The writing itself is as thankless as the work done by a mortician. With web writing, quantity is favored over quality. Strongly favored. Research tells us that most people don't read most online articles past the headline, so the primary goal of the news web page is to get as many new and fresh headlines up as possible. The story behind it need not be anything more than a few slapdash lines thrown together. If it is more, then great, just as long as you didn't take too much time writing it that the headlines on the page began to stagnate.

Like the mortician's work, the news writer's only stands out if you've noticeably fucked up. If you report the auto ax on the right street - Maple Ave. - but in Peters instead of South Fayette township, or get the number of pit bulls taken by the police from the foreclosed home wrong, or misspell the names of the two Sheraden boys who died to a house fire due to no batteries in the smoke alarms. That's when you're recognized.
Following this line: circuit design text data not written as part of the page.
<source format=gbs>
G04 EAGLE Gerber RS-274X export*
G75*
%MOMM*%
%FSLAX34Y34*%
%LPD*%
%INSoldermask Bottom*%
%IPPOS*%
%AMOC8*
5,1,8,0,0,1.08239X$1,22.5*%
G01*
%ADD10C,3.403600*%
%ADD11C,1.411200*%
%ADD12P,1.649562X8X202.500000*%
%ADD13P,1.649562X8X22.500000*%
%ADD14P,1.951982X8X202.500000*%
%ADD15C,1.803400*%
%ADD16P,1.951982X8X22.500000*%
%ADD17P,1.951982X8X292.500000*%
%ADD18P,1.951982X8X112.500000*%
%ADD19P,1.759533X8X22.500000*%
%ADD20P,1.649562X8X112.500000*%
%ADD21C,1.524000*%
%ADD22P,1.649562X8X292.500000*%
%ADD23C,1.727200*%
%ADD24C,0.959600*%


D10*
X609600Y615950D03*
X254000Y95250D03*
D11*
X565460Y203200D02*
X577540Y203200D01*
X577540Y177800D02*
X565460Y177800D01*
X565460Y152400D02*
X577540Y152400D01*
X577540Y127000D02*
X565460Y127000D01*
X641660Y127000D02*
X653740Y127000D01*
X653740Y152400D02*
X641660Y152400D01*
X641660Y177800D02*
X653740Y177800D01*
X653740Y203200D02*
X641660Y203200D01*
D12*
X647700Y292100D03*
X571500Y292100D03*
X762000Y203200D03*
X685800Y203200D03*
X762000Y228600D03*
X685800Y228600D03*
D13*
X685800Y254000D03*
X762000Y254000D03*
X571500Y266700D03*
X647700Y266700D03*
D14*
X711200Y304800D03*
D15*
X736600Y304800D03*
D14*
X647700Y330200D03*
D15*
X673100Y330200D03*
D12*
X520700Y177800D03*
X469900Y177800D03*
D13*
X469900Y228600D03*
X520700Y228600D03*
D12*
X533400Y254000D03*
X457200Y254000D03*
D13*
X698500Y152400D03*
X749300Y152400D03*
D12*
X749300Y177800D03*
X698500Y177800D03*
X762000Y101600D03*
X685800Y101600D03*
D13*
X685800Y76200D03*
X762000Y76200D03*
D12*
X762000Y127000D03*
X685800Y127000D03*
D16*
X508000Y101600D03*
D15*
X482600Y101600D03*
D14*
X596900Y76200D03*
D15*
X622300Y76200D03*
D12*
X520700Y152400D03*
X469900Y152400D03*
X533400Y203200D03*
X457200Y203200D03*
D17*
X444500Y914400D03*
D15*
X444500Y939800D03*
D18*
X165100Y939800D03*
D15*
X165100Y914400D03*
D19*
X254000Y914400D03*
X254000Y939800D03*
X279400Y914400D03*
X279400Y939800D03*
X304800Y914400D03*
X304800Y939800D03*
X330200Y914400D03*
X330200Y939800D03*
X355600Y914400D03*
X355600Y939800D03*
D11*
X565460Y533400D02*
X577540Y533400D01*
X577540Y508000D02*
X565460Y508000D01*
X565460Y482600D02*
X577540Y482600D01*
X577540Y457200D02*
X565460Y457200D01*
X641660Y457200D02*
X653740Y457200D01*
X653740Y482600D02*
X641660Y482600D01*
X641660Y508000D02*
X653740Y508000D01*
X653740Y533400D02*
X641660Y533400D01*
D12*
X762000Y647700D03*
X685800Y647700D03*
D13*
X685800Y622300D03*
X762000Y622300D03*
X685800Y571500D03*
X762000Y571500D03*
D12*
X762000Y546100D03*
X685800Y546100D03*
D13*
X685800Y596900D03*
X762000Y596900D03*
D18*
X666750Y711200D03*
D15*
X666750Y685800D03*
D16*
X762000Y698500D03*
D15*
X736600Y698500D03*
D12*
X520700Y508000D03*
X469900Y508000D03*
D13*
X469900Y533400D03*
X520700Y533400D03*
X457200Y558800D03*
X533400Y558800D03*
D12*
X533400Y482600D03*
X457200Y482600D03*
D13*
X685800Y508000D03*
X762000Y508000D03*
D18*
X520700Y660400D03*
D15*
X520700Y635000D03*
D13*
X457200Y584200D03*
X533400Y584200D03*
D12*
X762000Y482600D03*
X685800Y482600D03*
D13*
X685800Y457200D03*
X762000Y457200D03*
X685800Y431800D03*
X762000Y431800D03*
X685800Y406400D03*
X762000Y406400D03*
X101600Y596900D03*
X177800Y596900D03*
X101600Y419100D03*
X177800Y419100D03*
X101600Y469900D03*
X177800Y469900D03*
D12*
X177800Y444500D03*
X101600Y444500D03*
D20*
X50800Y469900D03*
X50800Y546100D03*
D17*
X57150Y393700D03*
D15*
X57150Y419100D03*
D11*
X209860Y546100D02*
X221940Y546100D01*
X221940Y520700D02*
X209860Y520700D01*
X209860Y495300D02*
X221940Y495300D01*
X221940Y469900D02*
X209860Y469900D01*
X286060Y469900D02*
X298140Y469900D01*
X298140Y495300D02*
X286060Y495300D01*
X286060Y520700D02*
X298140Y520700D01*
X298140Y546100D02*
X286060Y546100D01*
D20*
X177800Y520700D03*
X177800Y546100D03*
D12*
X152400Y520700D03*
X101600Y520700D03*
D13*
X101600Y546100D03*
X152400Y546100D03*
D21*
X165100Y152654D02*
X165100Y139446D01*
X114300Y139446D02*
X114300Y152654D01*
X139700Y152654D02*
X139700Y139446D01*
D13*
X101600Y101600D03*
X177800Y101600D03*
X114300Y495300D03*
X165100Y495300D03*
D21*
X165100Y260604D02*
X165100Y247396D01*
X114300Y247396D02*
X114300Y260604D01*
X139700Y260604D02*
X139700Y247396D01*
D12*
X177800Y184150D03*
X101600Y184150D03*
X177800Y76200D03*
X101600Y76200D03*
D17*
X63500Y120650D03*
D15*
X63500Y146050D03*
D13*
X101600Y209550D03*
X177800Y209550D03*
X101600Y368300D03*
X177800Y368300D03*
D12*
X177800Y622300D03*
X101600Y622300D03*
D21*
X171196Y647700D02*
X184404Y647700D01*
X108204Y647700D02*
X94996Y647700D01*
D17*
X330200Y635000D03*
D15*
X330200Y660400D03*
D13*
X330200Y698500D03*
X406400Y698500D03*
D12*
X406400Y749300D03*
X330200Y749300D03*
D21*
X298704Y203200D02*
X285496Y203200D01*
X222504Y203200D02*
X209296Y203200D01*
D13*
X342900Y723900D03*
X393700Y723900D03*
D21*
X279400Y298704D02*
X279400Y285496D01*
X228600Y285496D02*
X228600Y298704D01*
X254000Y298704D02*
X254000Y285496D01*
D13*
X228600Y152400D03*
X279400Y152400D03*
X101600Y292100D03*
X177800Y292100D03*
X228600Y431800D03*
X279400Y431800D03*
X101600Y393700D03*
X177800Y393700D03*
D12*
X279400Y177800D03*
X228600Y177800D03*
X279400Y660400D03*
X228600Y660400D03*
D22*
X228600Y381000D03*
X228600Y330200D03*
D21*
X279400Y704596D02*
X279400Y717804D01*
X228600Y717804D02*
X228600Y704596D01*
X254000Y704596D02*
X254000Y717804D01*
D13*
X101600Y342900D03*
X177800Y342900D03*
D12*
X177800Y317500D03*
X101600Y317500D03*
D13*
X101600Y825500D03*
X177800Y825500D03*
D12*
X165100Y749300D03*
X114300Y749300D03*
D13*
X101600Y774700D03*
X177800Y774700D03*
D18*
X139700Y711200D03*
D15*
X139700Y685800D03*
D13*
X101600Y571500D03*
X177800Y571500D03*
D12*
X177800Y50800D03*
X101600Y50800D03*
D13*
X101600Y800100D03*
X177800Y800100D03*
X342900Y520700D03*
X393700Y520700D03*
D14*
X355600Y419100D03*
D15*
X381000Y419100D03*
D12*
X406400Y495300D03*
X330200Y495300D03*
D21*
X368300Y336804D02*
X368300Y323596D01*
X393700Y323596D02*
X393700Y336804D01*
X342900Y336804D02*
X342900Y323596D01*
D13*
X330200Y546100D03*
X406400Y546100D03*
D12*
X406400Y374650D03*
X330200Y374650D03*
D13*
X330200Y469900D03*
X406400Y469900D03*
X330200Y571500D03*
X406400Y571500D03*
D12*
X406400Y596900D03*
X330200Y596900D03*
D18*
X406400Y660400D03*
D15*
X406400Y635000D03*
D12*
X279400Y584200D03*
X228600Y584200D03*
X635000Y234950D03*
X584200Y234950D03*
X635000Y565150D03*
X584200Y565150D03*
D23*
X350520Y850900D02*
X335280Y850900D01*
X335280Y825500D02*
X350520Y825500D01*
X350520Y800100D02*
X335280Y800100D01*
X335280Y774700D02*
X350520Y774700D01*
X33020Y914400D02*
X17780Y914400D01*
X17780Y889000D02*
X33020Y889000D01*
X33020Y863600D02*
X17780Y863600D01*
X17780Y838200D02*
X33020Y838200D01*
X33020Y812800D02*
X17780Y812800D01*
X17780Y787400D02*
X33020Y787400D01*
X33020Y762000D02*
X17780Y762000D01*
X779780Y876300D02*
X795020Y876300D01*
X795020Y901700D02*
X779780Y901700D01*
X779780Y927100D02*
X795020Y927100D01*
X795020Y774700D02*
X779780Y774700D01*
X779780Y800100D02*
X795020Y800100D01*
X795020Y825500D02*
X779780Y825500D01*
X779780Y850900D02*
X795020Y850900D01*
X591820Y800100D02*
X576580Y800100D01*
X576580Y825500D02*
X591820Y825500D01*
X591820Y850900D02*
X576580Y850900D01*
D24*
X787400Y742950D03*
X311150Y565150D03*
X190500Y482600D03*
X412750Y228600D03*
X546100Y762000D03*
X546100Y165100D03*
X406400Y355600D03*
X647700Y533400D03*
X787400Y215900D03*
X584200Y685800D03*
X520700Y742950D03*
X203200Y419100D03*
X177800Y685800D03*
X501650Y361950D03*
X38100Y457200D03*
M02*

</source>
But even so, mistakes such as these aren't a big deal. Just like it is with blog writing, all you have to do is edit and re-post. The big deal, as I said, is refresh, refresh, refresh the headlines.
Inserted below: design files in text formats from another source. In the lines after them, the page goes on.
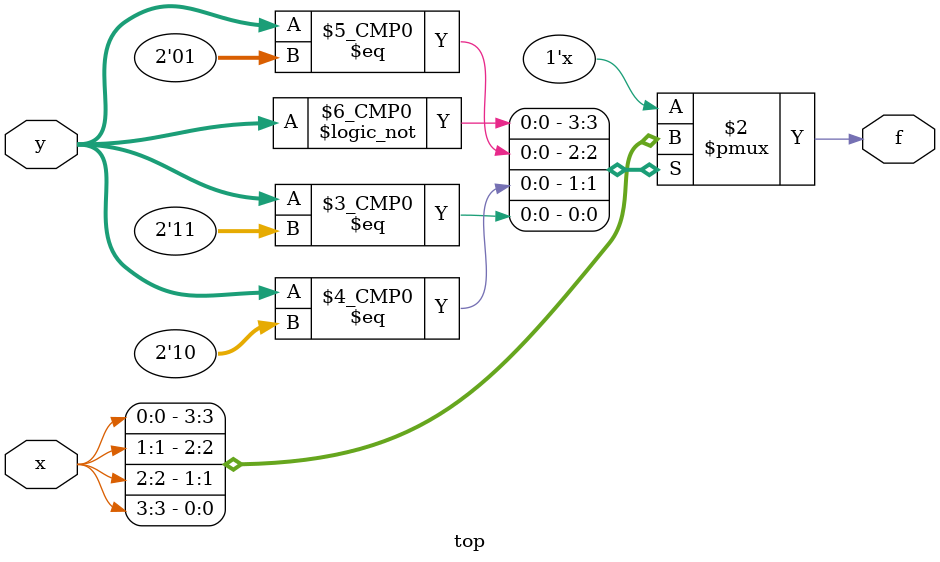
<source format=v>
module top(
    input [3:0] x,
    input [1:0] y,
    output reg f
);
    always @(*) begin
        case (y)
            2'b00: f = x[0];
            2'b01: f = x[1];
            2'b10: f = x[2];
            2'b11: f = x[3];
            default: 
                f = 1'b0;
        endcase
    end
endmodule //top

</source>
There are only so many death and destruction headlines to write locally in a given day, though. This unavoidable fact of news life is circumnavigated by updating existing headlines on a regular basis, often when there is absolutely nothing new to report. For example, the headline "Man With Gun Arrested At Beaver Co. Obama Rally" written in the morning may well appear in the afternoon as "Beaver Man Packs Heat At Obama Rally, Faces Charges" in the afternoon. Same story, but freshened up for the news page.

This quest for freshness of headlines leads to headlines being written for events that are barely newsworthy. Fluff pieces. The fountain at a local park was dyed pink during breast cancer awareness month so the headline, "Point Park Fountain Goes Pink For Breast Cancer Awareness" is a result. That sort of thing.
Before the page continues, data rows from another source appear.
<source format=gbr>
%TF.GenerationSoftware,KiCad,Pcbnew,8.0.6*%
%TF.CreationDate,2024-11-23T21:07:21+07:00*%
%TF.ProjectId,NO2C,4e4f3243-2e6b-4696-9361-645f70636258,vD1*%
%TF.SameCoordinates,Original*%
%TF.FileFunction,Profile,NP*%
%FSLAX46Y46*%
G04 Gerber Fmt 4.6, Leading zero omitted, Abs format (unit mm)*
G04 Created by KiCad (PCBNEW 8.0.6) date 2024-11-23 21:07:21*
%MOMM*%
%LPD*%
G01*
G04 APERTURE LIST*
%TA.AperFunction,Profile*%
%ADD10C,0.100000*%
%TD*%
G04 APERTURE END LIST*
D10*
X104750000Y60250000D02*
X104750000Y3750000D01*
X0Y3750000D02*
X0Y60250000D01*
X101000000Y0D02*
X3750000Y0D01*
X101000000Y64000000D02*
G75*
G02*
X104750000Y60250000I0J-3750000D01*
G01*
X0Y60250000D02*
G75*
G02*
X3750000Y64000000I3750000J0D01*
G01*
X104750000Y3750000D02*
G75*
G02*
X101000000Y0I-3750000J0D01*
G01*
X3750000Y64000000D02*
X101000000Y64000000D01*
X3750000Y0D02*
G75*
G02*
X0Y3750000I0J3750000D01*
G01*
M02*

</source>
Often only another web news writer can appreciate a well-written headline or story for what it is, and even then, it's not the same kind of appreciation say, a literary writer has for an other's work. News writing doesn't endure. It's gone and forgotten once the next headline has replaced it. And you don't have web news writers pausing in the middle of the day to reflect back upon an other's work and say, "Damn, I wish I had written that!" No more than I can imagine one mortician watching another work upon a cadaver and saying, "I wish I could open a chest cavity with that same effortless grace!"

I've found I deal with the death and destruction and fluff by bringing a poetic mentality to the writing of my headlines. So far it has gone unacknowledged, and I hope it continues to be overlooked by the powers that be. I take a few extra moments to exercise this mentality solely for my own amusement. It's how I get through the day. A few recent examples:

I enjoyed using rhyme in "Attempted Calf Snatch In Masontown After Three Slashed," a headline I wrote for a story about a serial animal skinner who's been sneaking onto a man's cattle ranch at night to skin his animals alive.

I could not resist the temptation (albeit in poor taste) to employ irony in writing the headline to a story in which a woman was accidentally run over by a teenager who offered to help her parallel park her car. It read simply, "Elderly Woman Run Over By Good Samaritan."

My favorite was this little bit of innuendo for a fluff piece. Two women affiliated with the People for the Ethical Treatment of Animals demonstrated in Market Square recently; they showered naked in public, making an argument for vegetarianism by pointing out that some large amount of water is wasted in producing a single pound of consumable meat.



My headline read, "PETA Gets Naked In Shower To Beat Meat."